| WORK TO COMPLETE |
Which lines of the entries contain the word "gunderline"? Please list them.

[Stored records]
....

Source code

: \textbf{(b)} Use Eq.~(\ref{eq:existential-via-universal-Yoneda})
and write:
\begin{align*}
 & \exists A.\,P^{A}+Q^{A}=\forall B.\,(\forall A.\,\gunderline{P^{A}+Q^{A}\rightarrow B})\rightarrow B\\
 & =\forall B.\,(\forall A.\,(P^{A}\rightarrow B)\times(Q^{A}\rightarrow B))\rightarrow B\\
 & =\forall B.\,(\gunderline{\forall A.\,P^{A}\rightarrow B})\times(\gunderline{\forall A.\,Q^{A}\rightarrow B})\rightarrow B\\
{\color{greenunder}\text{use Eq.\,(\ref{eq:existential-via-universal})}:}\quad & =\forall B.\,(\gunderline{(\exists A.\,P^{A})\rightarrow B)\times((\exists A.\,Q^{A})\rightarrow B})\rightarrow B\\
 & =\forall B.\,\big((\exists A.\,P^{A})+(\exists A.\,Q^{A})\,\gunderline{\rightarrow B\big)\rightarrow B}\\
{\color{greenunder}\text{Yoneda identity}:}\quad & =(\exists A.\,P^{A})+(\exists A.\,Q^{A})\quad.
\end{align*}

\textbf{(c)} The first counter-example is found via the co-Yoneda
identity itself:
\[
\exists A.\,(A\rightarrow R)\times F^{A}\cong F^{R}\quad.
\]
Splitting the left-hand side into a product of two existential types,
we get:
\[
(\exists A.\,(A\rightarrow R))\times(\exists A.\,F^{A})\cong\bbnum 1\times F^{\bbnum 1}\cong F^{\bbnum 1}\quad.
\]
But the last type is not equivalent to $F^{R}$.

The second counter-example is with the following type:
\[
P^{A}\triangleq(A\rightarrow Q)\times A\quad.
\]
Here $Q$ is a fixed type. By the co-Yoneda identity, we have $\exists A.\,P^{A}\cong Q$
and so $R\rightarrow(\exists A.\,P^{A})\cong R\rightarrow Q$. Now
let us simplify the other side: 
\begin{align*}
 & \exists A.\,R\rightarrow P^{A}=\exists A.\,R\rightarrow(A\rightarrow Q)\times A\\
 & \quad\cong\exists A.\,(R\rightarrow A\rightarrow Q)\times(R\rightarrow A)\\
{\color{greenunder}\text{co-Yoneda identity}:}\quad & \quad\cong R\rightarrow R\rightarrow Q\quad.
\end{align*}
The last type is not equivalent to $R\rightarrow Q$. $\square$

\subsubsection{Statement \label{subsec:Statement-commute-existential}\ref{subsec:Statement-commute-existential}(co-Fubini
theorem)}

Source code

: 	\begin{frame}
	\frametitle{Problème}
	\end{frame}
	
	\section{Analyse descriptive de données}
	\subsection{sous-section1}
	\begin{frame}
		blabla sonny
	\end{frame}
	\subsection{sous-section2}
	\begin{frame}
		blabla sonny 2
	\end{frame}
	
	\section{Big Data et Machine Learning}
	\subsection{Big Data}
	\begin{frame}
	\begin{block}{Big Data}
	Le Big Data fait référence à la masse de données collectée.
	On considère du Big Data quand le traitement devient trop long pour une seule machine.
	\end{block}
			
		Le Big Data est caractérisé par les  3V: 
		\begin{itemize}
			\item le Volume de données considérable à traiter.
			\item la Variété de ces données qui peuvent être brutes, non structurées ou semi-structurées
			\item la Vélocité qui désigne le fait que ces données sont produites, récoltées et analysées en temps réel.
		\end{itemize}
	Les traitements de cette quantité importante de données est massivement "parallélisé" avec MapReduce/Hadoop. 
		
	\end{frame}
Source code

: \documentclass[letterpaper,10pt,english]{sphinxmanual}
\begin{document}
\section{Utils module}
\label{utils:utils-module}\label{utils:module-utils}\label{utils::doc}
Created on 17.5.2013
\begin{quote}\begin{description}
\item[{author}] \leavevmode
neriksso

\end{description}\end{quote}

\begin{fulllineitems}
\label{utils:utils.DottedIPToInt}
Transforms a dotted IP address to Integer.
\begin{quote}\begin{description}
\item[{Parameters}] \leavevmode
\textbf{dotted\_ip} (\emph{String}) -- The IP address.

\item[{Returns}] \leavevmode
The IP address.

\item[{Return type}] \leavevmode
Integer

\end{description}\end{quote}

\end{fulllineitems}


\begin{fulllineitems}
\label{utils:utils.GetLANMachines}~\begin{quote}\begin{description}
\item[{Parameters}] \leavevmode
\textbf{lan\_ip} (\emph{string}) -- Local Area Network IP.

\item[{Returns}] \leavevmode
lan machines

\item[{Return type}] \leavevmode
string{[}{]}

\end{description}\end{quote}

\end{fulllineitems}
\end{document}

....

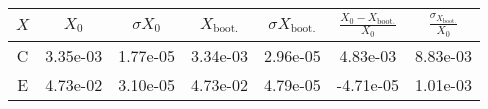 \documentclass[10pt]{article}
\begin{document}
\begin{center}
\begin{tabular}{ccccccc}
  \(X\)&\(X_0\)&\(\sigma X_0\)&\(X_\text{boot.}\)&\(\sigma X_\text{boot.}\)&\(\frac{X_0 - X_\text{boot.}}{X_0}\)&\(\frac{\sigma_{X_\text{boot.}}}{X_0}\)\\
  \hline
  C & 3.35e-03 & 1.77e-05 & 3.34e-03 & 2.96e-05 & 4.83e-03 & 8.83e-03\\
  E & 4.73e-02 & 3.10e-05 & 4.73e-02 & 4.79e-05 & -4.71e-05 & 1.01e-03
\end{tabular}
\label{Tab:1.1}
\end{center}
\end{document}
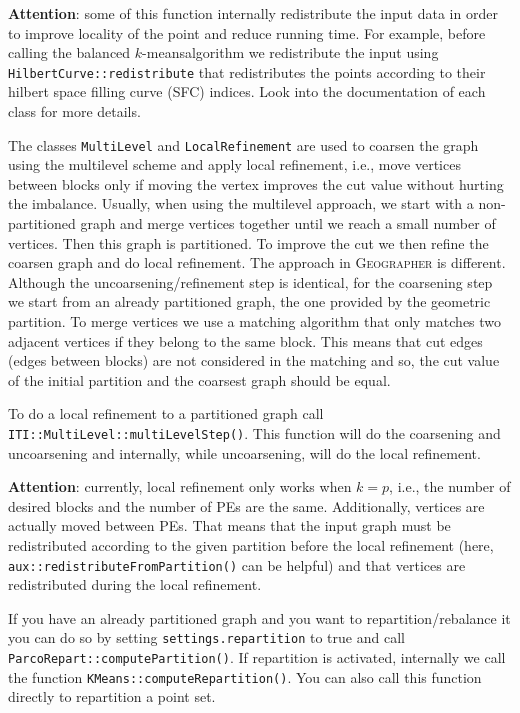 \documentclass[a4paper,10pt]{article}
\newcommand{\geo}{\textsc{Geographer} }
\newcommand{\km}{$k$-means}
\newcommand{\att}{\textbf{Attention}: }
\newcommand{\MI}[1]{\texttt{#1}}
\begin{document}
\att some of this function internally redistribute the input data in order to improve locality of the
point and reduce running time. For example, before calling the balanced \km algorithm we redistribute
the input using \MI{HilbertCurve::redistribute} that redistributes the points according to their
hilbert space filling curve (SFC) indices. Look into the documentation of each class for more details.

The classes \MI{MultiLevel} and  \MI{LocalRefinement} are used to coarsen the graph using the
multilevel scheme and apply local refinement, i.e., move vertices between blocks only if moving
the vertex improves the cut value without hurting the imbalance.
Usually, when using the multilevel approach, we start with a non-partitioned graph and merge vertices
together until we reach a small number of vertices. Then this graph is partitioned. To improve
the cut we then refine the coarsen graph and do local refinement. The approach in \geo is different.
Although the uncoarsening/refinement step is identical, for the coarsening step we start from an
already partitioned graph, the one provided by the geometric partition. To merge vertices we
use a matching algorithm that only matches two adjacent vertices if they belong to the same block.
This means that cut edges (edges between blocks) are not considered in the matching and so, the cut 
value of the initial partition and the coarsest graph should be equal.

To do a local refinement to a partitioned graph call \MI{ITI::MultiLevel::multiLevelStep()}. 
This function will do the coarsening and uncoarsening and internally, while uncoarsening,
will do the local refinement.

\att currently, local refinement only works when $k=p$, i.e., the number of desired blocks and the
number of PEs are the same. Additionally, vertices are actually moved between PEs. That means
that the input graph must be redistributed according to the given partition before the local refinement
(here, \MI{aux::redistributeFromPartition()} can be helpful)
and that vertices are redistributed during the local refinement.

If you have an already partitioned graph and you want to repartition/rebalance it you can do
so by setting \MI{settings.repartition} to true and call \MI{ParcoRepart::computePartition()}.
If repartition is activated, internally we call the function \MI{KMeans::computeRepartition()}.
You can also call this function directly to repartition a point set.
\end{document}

....

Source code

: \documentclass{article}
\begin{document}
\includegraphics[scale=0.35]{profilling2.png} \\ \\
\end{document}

....

| EXERCISE OUTPUT |
 & \exists A.\,P^{A}+Q^{A}=\forall B.\,(\forall A.\,\gunderline{P^{A}+Q^{A}\rightarrow B})\rightarrow B\\
 & =\forall B.\,(\gunderline{\forall A.\,P^{A}\rightarrow B})\times(\gunderline{\forall A.\,Q^{A}\rightarrow B})\rightarrow B\\
{\color{greenunder}\text{use Eq.\,(\ref{eq:existential-via-universal})}:}\quad & =\forall B.\,(\gunderline{(\exists A.\,P^{A})\rightarrow B)\times((\exists A.\,Q^{A})\rightarrow B})\rightarrow B\\
 & =\forall B.\,\big((\exists A.\,P^{A})+(\exists A.\,Q^{A})\,\gunderline{\rightarrow B\big)\rightarrow B}\\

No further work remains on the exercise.